- [Exercise passage]
# # # # #

A record daily number of 760 new cases of coronavirus were registered on Thursday, with the positivity rate of tests also up compared to recent levels.
The 760 new positive tests in the last day came from 43,018 tests, a positive test rate of 1.77 percent. That is a notable increase on the 1.4 percent and 1.5 percent figures for positivity reported during the last week.
That means Denmark finds itself in a similar situation to other European countries which have tightened restrictions, Frederiksen said at a briefing on Thursday.
“Corona is back. And we are going to introduce further restrictions,” Frederiksen said.
That followed statements from health minister Magnus Heunicke earlier on Thursday, similarly signalling likely restrictions. Heunicke’s comments came prior to the announcement of the record-high daily cases number.
The high number registered Thursday appears to have influenced Frederiksen’s comments on new restrictions.
“We have been through a period with high but stable infection numbers. We are now seeing a high number of infections alongside a lower number being tested for the last few days. There is therefore cause for concern and for me to stress the seriousness (of the situation),” the PM said.
Further limits on assembly and an expansion of facemask requirements are two of the areas the government is looking at regarding tightened restrictions. There may also be increased restrictions placed on cafes, restaurants and bars, which are currently required to close at 10pm.

# # # # #

[Collected data]

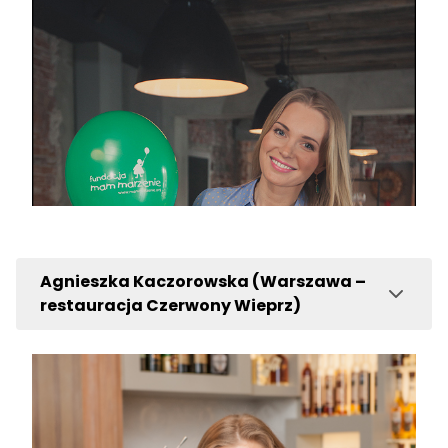
Agnieszka Kaczorowska (Warszawa –
restauracja Czerwony Wieprz)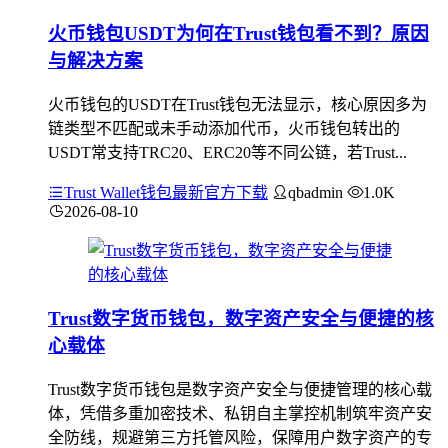
火币钱包USDT为何在Trust钱包看不到？原因
与解决方案
火币钱包的USDT在Trust钱包无法显示，核心原因多为
链类型不匹配或未手动添加代币，火币钱包转出的
USDT常支持TRC20、ERC20等不同公链，若Trust...
Trust Wallet钱包最新官方下载
qbadmin
1.0K
2026-08-10
Trust数字货币钱包，数字资产安全与便捷的核
心载体
Trust数字货币钱包是数字资产安全与便捷管理的核心载
体，凭借多重加密技术、私钥自主掌控机制筑牢资产安
全防线，规避第三方托管风险，保障用户数字资产的专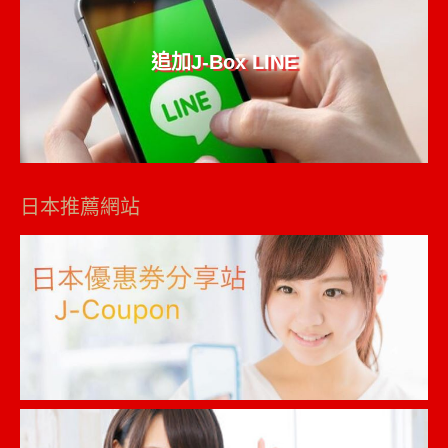
追加J-Box LINE
日本推薦網站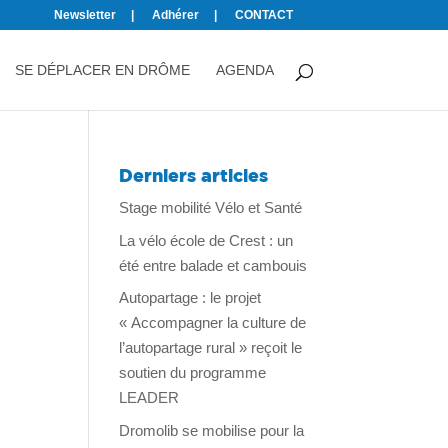
Newsletter
Adhérer
CONTACT
SE DÉPLACER EN DRÔME
AGENDA
Derniers articles
Stage mobilité Vélo et Santé
La vélo école de Crest : un
été entre balade et cambouis
Autopartage : le projet
« Accompagner la culture de
l’autopartage rural » reçoit le
soutien du programme
LEADER
Dromolib se mobilise pour la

# # # # #

- [Instructions]
1) In the article on Denmark's coronavirus cases, how many tests produced the 760 new positive results?
2) Continue the article on Denmark's coronavirus cases from where it stops.
This material has no connection to the article on Denmark's coronavirus cases.

- [Responses to the tasks]
1) 43,018 tests.

2)
At the time of writing, a maximum of 50 people are allowed to assemble in Denmark. Facemasks are mandatory of public transport and when standing in cafes, bars and restaurants, and are strongly recommended when attending hospitals, care homes and doctors’ clinics.
Frederiksen refrained from giving exact details on new restrictions, saying she would wait until the government is ready to announce them. That is expected to happen within the next few days.
Nevertheless, the prime minister warned Danes that they can expect a winter without the popular julefrokost Christmas parties in their traditional form.
“We need to begin to accept this [that many julefrokost traditions will not be possible, ed.]. But that doesn’t mean we can’t meet with some colleagues in an appropriate and sensible way and thank each other for the year gone by,” she said.
The statement is unlikely to draw much enthusiasm for the prospect of cancelling plans to hold the traditional work Christmas parties, which are normally a one-of-a-kind mixture of holiday cheer, excessive drinking and the release of a year's worth of pent-up feelings.
“But it is social activities we need to be alert to. That is related to us as a society having a great interest in keeping everything as open as possible,” Frederiksen said.
A lack of caution in social situations could put at risk the ability to keep workplaces, schools and childcare facilities open, the PM asserted.
“We have no desire to close workplaces. We want children to go to school and educational institutes to be open,” she stated.
“Christmas parties involves singing and dancing. Large amounts of alcohol are consumed. These things can form the basis for the spread of infection,” she said.
“I’m not saying it’s easy. Just like everyone else, I’ll miss it. But if we want to keep society open, it’s social life that we need to cut down on,” she also said.